|
Im Laufe der Jahre sammeln MitarbeiterInnen wertvolles betriebliches Wissen. Die implizite Praxiserfahrung, die hohe soziale und kommunikative Kompetenz Älterer sind oft nicht bewußt, werden gar nicht gesehen, in ihrem Wert unterschätzt und sind kaum dokumentiert! Die Verbindung dieser Fähigkeiten Älterer mit den Tugenden Jüngerer, wie Tatendrang, Dynamik und Risikobereitschaft, ist ein enormes Erfolgspotential!
DIE DEMOGRAPHISCHE WENDE kommt! Es ist wichtig, Ältere länger im Arbeitsprozeß zu halten. Im globalen Wettbewerb ist sowohl Wissen, Erfahrung, als auch die soziale Kompetenz zu nutzten, anstatt sie ignorant in Pension zu schicken!
TRANSFER-COACHING besteht aus 7 Elementen:
WERTSCHÄTZUNG DER EIGENEN STÄRKEN! Ältere sind häufig auf körperliche Defizite konzentriert! Sie sind sich der erworbenen Kompetenzen zu wenig bewußt!
SOZIALE FAIRNESS STATT GOLDEN HANDSHAKES Der / die SeniorIn, egal ob UnternehmerIn oder Schlüsselkraft, muß sicher sein, den Zeitpunkt des Ausscheidens selbst bestimmen zu können. Sonst werden sie jahrelang gesammeltes, implizites Wissen, das wenig dokumentiert ist, für sich behalten und gekränkt in den Ruhestand treten.

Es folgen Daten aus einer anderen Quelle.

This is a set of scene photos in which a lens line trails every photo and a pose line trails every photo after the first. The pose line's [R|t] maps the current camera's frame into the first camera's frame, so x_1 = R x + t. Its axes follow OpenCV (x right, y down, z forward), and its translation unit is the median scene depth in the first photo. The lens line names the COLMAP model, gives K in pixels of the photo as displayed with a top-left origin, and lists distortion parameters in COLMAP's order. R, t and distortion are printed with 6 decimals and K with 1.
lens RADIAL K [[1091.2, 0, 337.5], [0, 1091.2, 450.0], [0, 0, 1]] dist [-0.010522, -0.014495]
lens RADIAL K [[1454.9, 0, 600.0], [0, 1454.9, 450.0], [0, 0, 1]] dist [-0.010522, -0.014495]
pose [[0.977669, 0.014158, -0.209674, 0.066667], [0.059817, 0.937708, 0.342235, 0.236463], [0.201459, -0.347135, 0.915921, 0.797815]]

WERTEWANDEL IN FOLGE DER LEBENSPHASEN Zwischen 45 und 50 wechselt der Fokus vom „Ich zentrierten“ Karrieredenken zur „Wir orientierten“ Übernahme von Verantwortung für Jüngere.
GENERATIONEN TRANSFER Wie in einer Familie zwischen Großeltern und Enkeln läuft die Übergabe von Wissen und Kompetenzen! Die Vermittlung von Werten und Zielen ist wichtiger als egoistische Konkurrenz. Dieser Prozeß dauert zwischen einem halben bis zu drei Jahren.
TANDEMS zwischen Jüngeren und Älteren Dabei lernen Jüngere die soziale Kompetenz und Ältere etwa IT Wissen von der anderen Generation!
MENTORING Ist das beratende Weitergeben von strategischen Weitblick und Lebenserfahrung!
EXTERNES COACHING Wechselseitiges Vertauen wird aufgebaut. Als neutraler Vermittler bei der Nachfolge, unterstützt der Externe effizient die Entwicklung einer generationenübergreifenden Teamarbeit.
NachfolgerInnen sollten sich eine Art Check Liste anlegen, was sie alles an Detailwissen, Erfahrung und Kompetenzen abholen wollen. Ein großes Maß an Geduld ist auch wünschenswert, um scheinbar Unwichtiges, sich Wiederholendes, Nebensächliches usw. gelassen anzuhören. Die selbständige, praktische Erprobung der vermittelten Kompetenzen gehört auch zu den Aufgaben. Soweit es möglich ist, sollte die bisher von dem / der Ausscheidenden unterlassenen Dokumentation nachgeholt werden! Wer fragt führt, sollte die Devise des / der NachfolgerIn sein. Wenn die Atmosphäre stimmt, wir es auch in Ordnung gehen, bei Bedarf den / die PensionistIn anzurufen, um noch offene Fragen zu klären.